Книга Демон Декарта - Владимир Рафеенко
Шрифт:
Интервал:
Закладка:
Виктор сидит, всматриваясь далеко внутрь себя, и в уголках его глаз медленно вскипают мелкие прозрачные слезки. Носик маленький, глазки синие тоже маленькие, как у какого-нибудь парус-майора. Вокруг глаз мелкой сеткой морщинки. Лицо не просто бледное – пергаментное. «Ему покойников без грима играть можно, – невольно думает Труханова. – Вечный Пьеро. Сигаретку держит в пальцах неловко. Да и как иначе, если курит всего полгода? Поздновато пришел к пороку Сазонов». И этот факт тоже вызывает у Ирины щемящее чувство вины, обливает ее всю от затылка к животу волнами жалости и нежности.

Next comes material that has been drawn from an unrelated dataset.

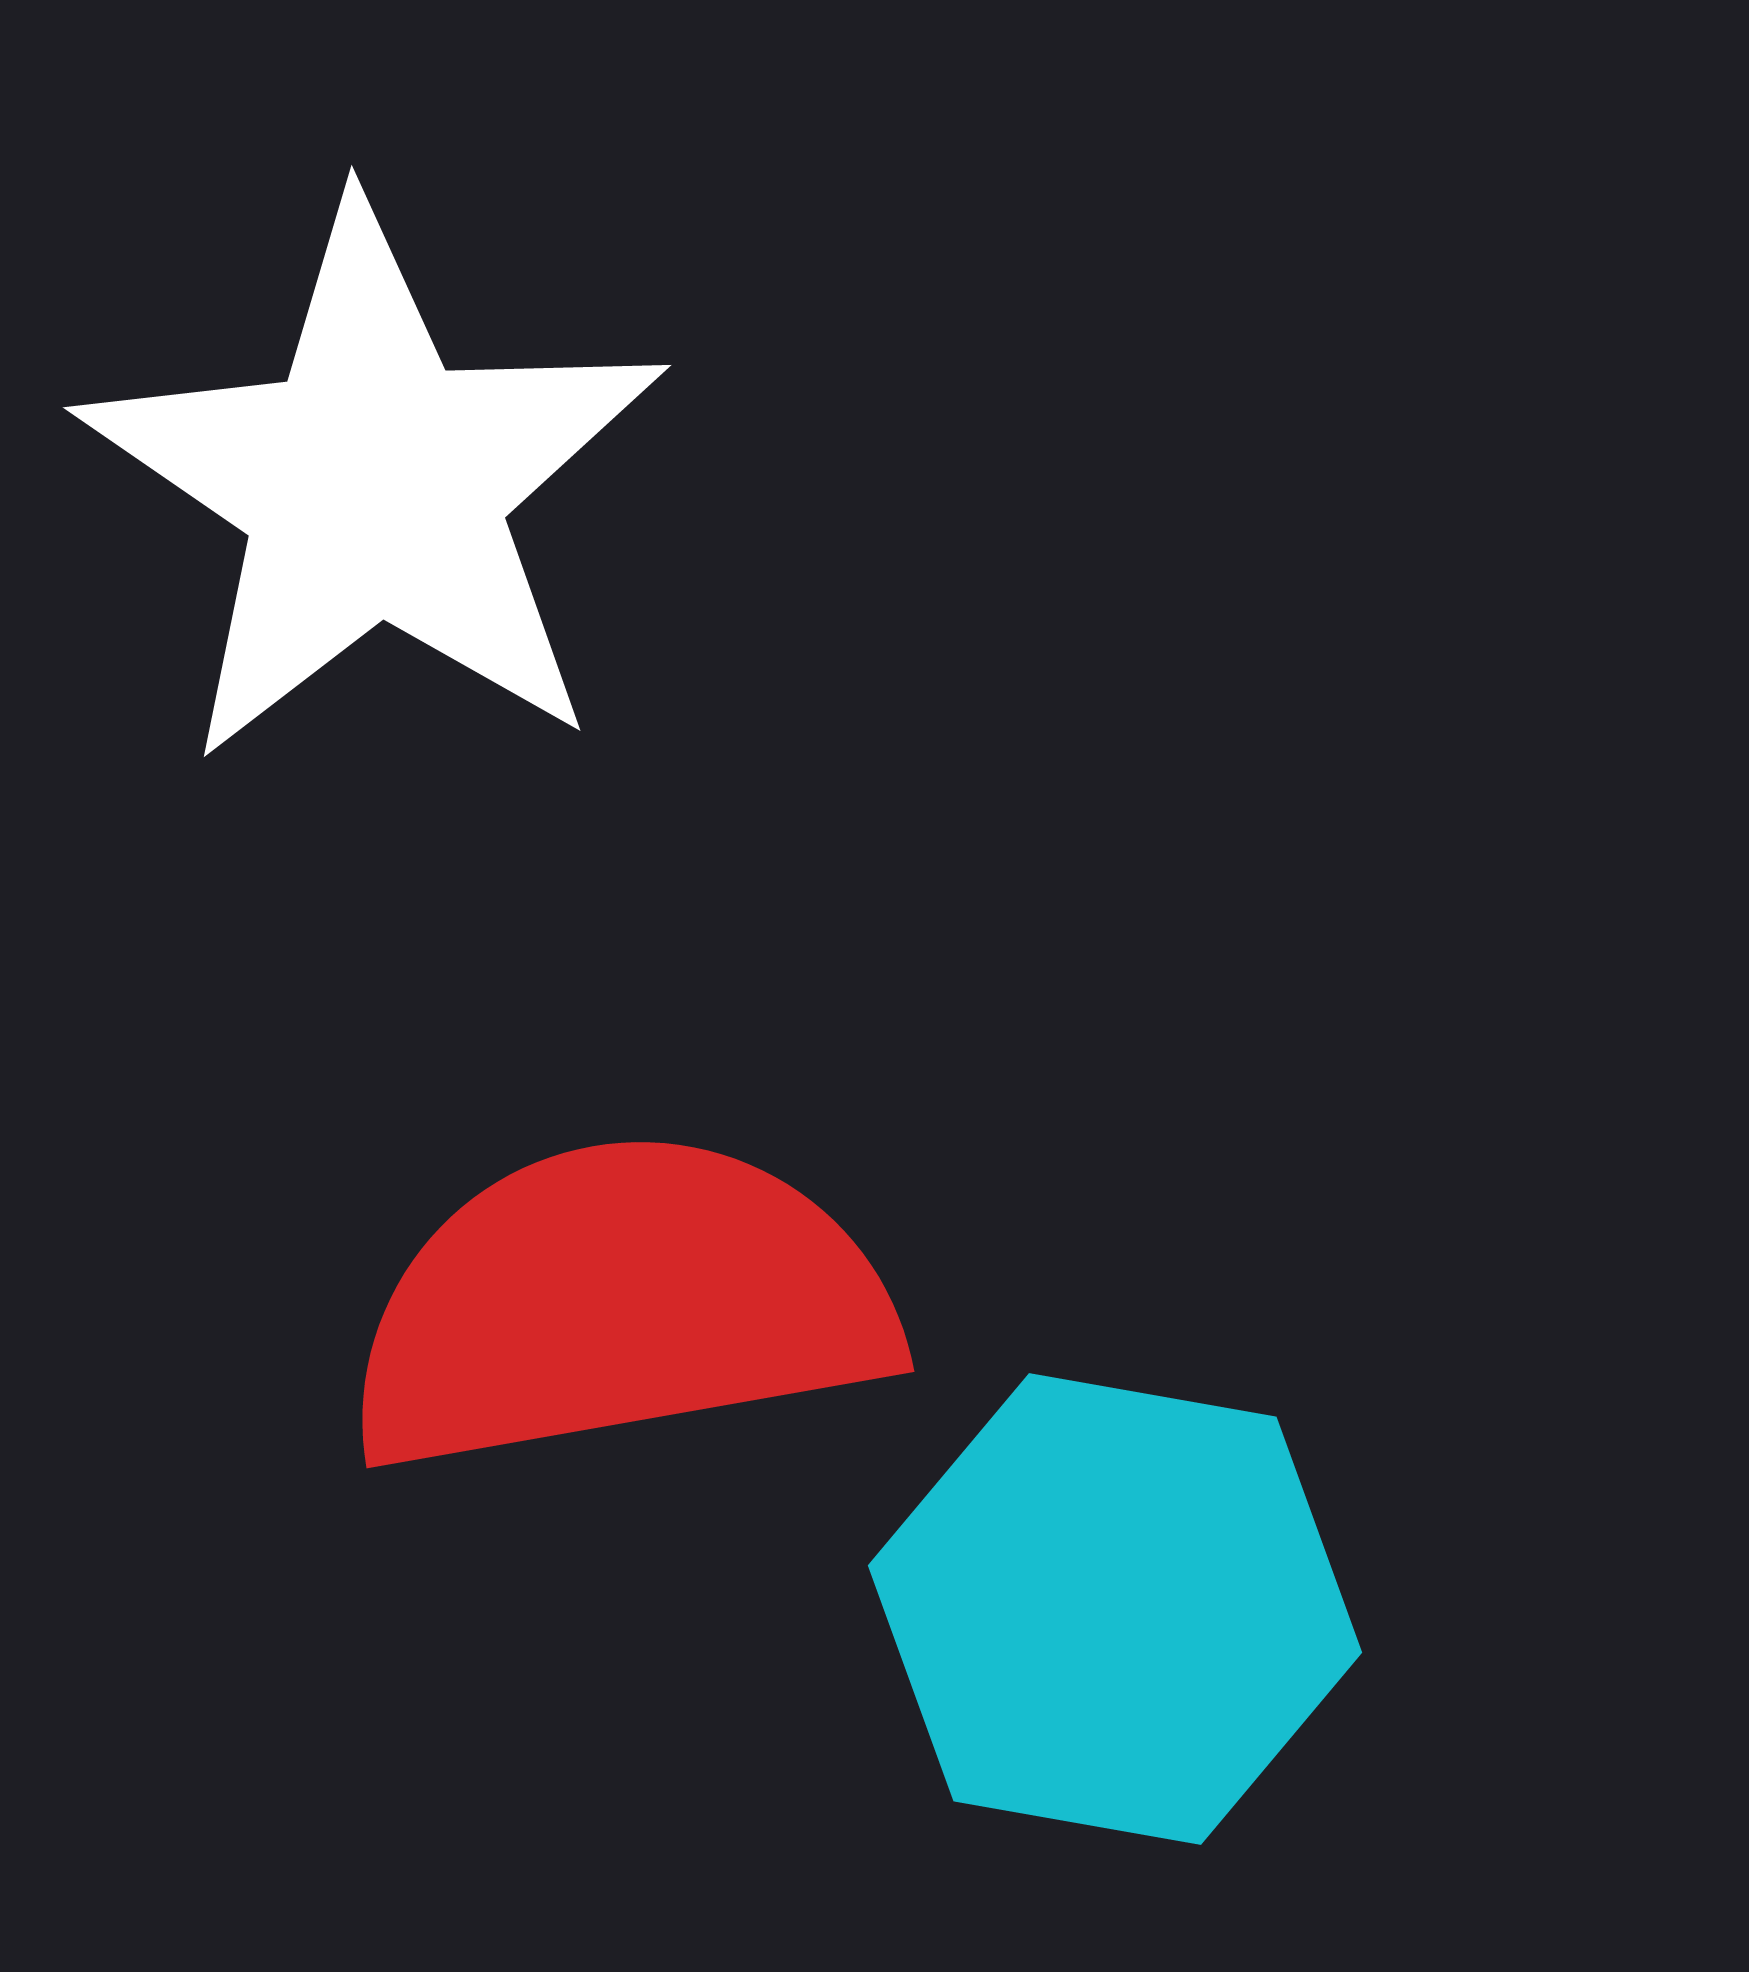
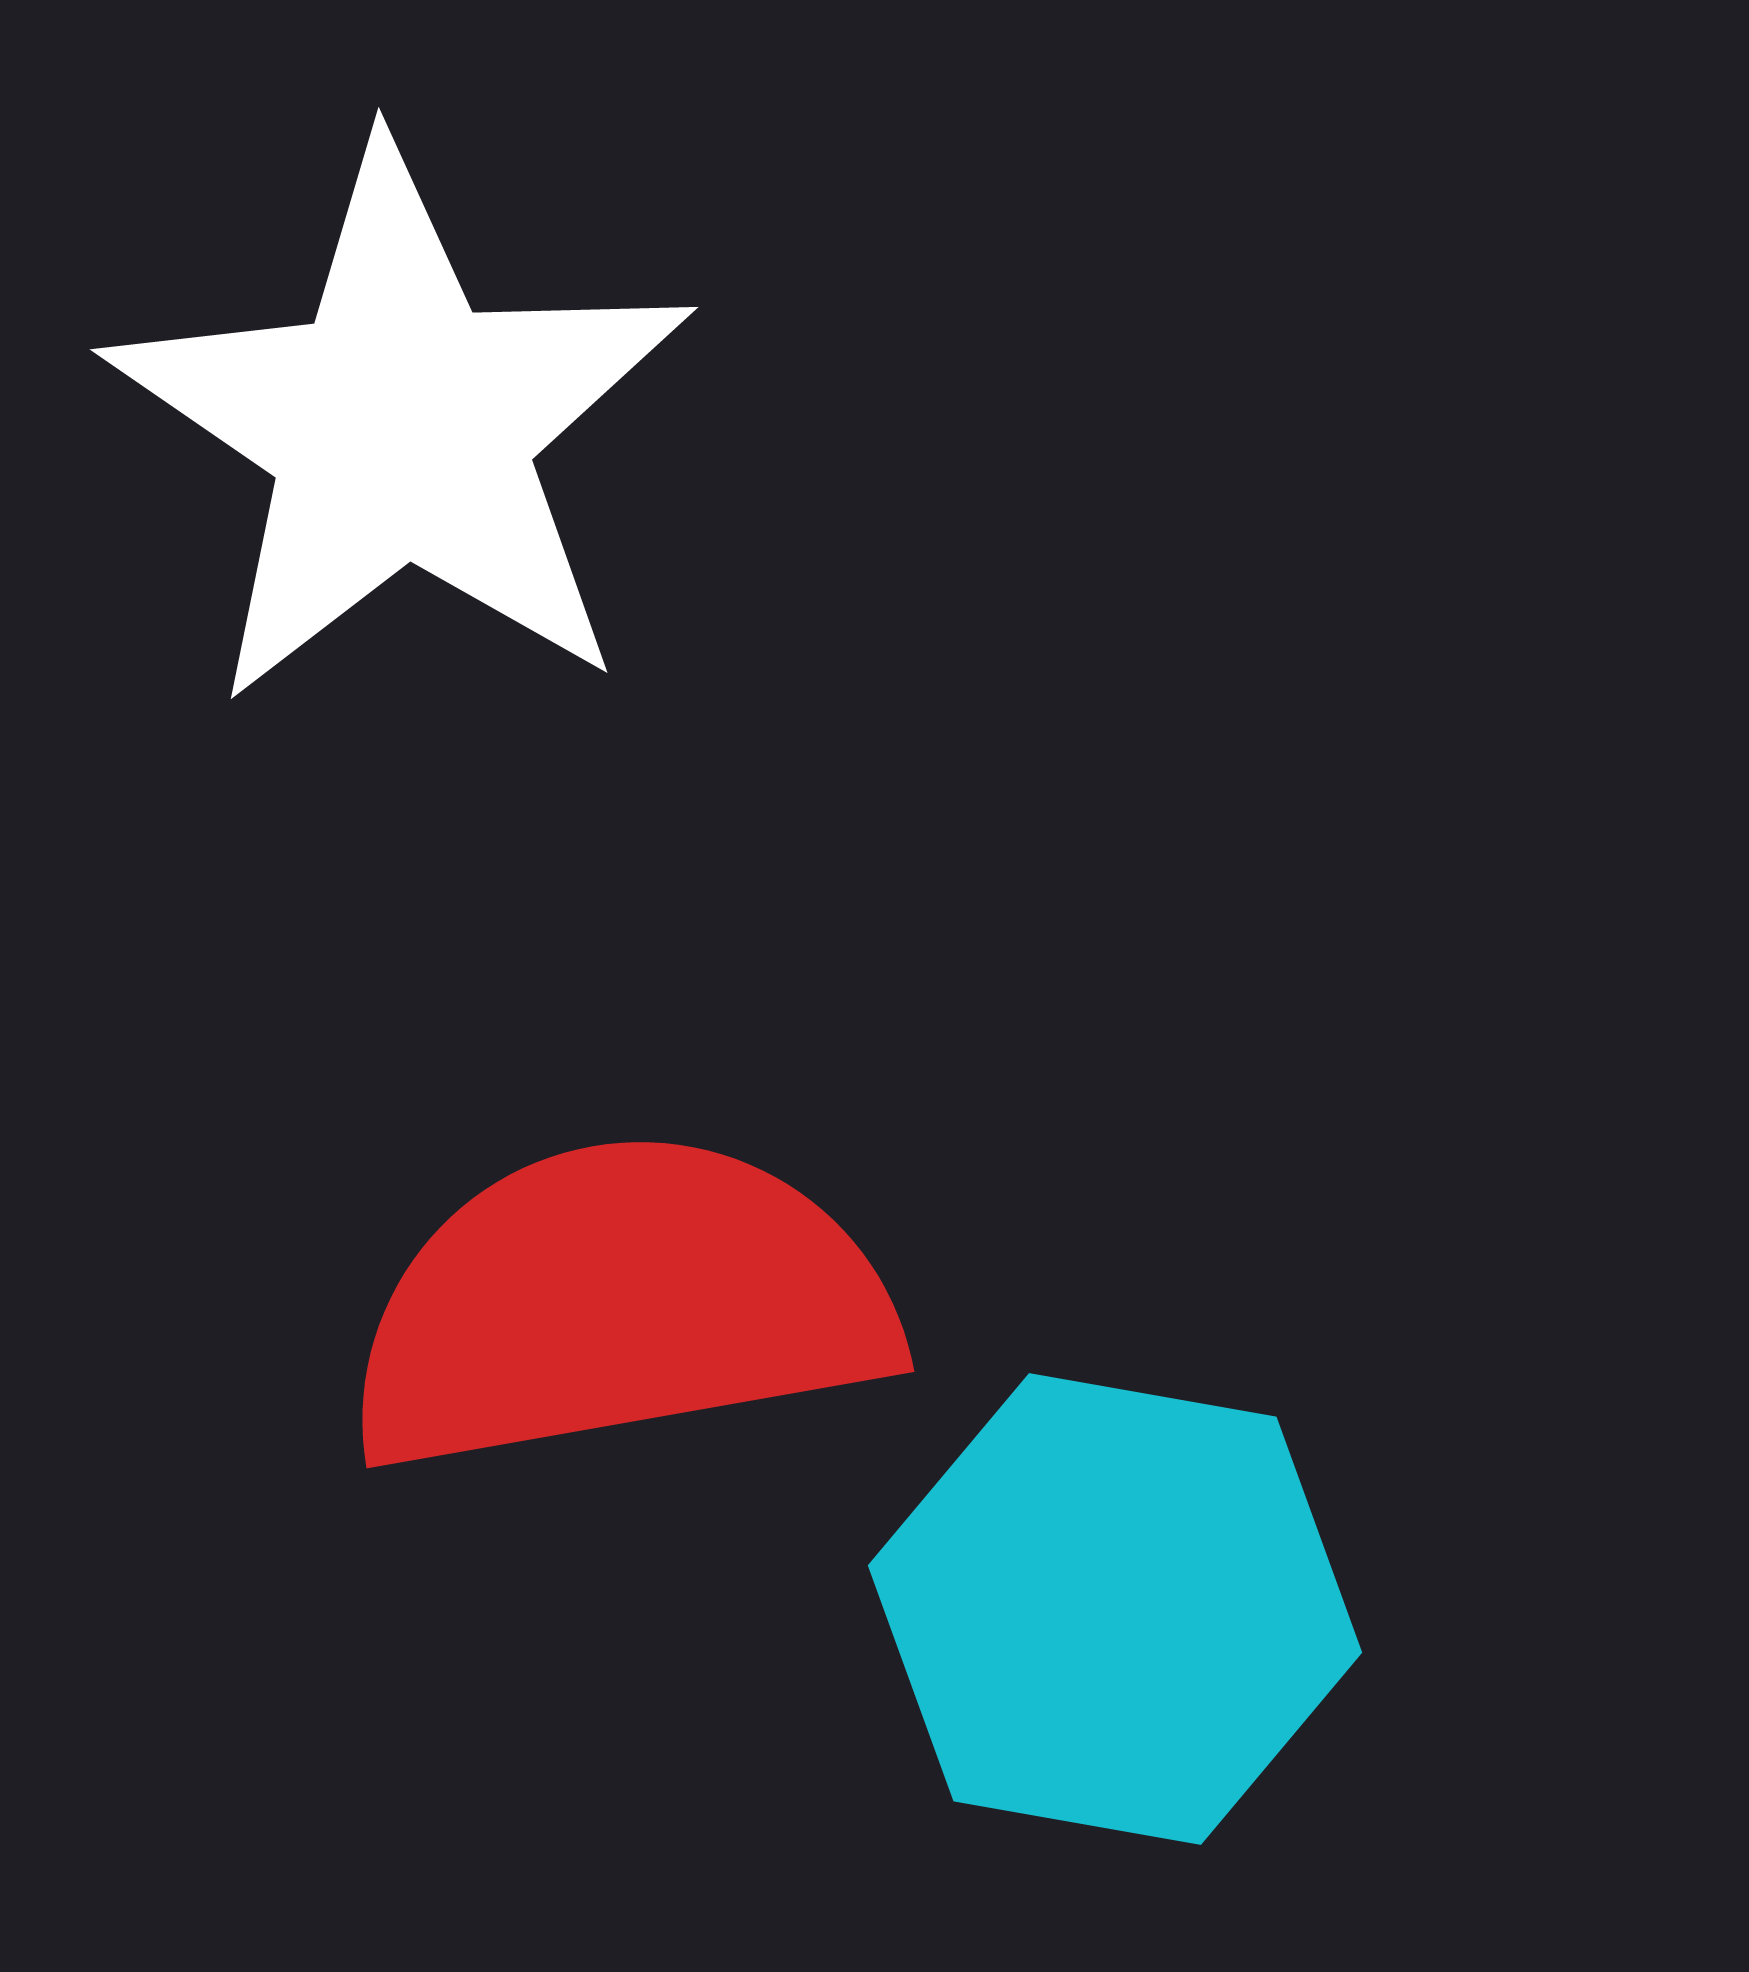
white star: moved 27 px right, 58 px up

Она смотрит на него, а ее плотяное сердце ноет и плачет. И рвется на хрен!
«Витя, ну чего ты», – говорит она наконец. Бросает в сердцах на стол вату. Ставит со стуком на стол жидкость для снятия лака, отшвыривает в сторону полотенце. Подходит к Сазонову и прижимает его голову к своему животу. Тот утыкается в нее носом, обнимает руками бедра и дрожит мелкими прерывистыми рыданиями. «Я люблю тебя», – говорит он в ее живот, и все ее внутренности зачем-то отзываются на эти слова.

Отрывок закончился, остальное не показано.